Is your feature request related to a problem? Please describe. In Libfabric deployments built with dlopen support, it is the case that Libfabric will probe and attempt to initialize each provider and HMEM monitor that has support built into Libfabric. In order to support the widest variety of customers, vendors may compile all HMEM solutions into Libfabric and use dlopen to relax restrictions on deployment instead of directly compiling the library into Libfabric. In this case, if a customer only has a single library for a single vendor (CUDA, as an example), Libfabric will successfully initialize the CUDA HMEM monitor, but probe and fail on the other monitors.
Additionally, if vendors do not compile other providers into the Libfabric deployment, then Libfabric will probe the file system to discover any possible DL provider solutions that exist as part of provider discovery.
In large scale deployments, the cost of traversing all possible library locations and failing at each one can be a substantial cost in terms of time and network operations for monitors that are known by the customer to not exist. At a specific scale, the amount of calls to the network file system can exceed the capacity of the metadata servers, causing an exponential increase to start-up time relative to the size of the job.
Describe the solution you’d like I think it would make sense to have a filter exposed via a environment variable to allow users to define which HMEM monitors and providers can be discovered.
Example 1:
FI_PROVIDER_FILTER=verbs FI_HMEM_FILTER=cuda,rocm ./my_application
The above invocation would limit Libfabric to initialize only the cuda and rocm monitor implementations, and only attempt to discover the verbs core provider. Any other implementation would not be initialized. This would result in fewer dlopen calls, and reduce the overall amount of time spent in start-up and provider discovery.
Example 2: ./my_appication In this case, the environment variable isn’t set. This means that all providers and monitors will be probed, and initialized if present.

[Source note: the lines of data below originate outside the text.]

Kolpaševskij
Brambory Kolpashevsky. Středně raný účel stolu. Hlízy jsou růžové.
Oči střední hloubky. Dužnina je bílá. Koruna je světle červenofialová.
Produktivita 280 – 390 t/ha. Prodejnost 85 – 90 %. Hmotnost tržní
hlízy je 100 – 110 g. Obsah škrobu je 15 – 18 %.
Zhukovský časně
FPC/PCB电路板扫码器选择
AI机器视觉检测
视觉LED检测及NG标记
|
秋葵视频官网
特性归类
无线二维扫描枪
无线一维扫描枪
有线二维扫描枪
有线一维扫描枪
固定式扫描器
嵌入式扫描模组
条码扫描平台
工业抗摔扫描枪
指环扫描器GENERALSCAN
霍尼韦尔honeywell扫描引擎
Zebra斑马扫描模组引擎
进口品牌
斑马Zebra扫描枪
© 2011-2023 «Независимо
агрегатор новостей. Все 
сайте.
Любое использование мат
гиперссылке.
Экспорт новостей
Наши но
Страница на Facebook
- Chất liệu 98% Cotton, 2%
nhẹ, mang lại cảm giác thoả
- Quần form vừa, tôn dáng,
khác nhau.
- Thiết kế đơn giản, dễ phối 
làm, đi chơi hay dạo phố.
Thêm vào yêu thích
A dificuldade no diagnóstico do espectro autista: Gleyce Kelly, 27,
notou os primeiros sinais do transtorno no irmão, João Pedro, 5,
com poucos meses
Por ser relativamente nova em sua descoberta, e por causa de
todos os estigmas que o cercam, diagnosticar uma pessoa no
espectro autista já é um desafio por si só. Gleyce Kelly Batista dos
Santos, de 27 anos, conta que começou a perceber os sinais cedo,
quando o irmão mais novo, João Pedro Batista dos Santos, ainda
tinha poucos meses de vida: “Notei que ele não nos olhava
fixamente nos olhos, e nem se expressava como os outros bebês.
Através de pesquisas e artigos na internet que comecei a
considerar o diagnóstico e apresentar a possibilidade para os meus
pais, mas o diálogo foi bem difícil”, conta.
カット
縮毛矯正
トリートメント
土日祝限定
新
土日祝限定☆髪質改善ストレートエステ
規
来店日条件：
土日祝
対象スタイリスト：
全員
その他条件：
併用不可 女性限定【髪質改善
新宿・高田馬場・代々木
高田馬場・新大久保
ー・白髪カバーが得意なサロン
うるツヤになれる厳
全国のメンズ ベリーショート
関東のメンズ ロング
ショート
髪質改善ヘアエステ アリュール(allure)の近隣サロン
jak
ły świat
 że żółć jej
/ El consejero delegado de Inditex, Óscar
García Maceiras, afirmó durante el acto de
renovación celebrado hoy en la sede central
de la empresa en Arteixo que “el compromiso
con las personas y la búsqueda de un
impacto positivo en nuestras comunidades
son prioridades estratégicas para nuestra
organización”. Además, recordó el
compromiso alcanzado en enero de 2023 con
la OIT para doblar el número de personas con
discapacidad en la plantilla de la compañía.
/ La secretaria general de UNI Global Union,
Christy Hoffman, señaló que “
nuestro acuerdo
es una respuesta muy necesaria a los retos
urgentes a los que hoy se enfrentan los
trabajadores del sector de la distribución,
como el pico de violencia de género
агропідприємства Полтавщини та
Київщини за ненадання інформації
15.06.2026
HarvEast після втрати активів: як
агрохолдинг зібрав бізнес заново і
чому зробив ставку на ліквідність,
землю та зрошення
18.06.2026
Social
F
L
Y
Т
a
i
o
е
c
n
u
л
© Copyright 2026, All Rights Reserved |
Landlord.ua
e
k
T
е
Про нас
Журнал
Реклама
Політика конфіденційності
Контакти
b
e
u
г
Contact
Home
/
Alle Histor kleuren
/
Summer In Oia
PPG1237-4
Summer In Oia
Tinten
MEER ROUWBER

Describe alternatives you’ve considered
Alternative 1: source rebuild by customer/user In this case, it would be possible to provide the user with libfabric and the options that the vendor would like them to use when compiling libfabric. Customers/users could then selectively enable the hmem providers without dlopen support, and omit all other implementations. This provides customers with the ability to compile to the target environment, but results in a new requirement on customer/user deployments, and doesn’t solve the problem for heterogenous environments where some vendor GPUs are present on a portion of the hosts in a system, and other vendor GPUs are present on other hosts. In this case, probe/init failures are unavoidable.
Additionally, this does not address the DL provider probe cost.
Alternative 2: Device discovery In this case, it would require changes to libfabric to look for supported devices without opening the libraries. This could be accomplished by searching for NIC/GPU devices on the host, and only calling the provider or HMEM monitor initialization for the appropriate library if the appropriate device was discovered.
This would be a poor solution. If the logic for detection were too complicated, or prone to error, then customers would observe initialization issues that couldn’t be fixed without a patch or new libfabric package from the vendor.
Additional context Using LAMMPS, we have observed a significant decrease in start-up times between an unmodified version of libfabric, and a patched version of libfabric which contains the suggested changes. The measured difference between unpatched and patched libfabric varied from 5% to 40% decreased start-up time, ranging from seconds to 10s of seconds at 4000 nodes, 8 ranks per node.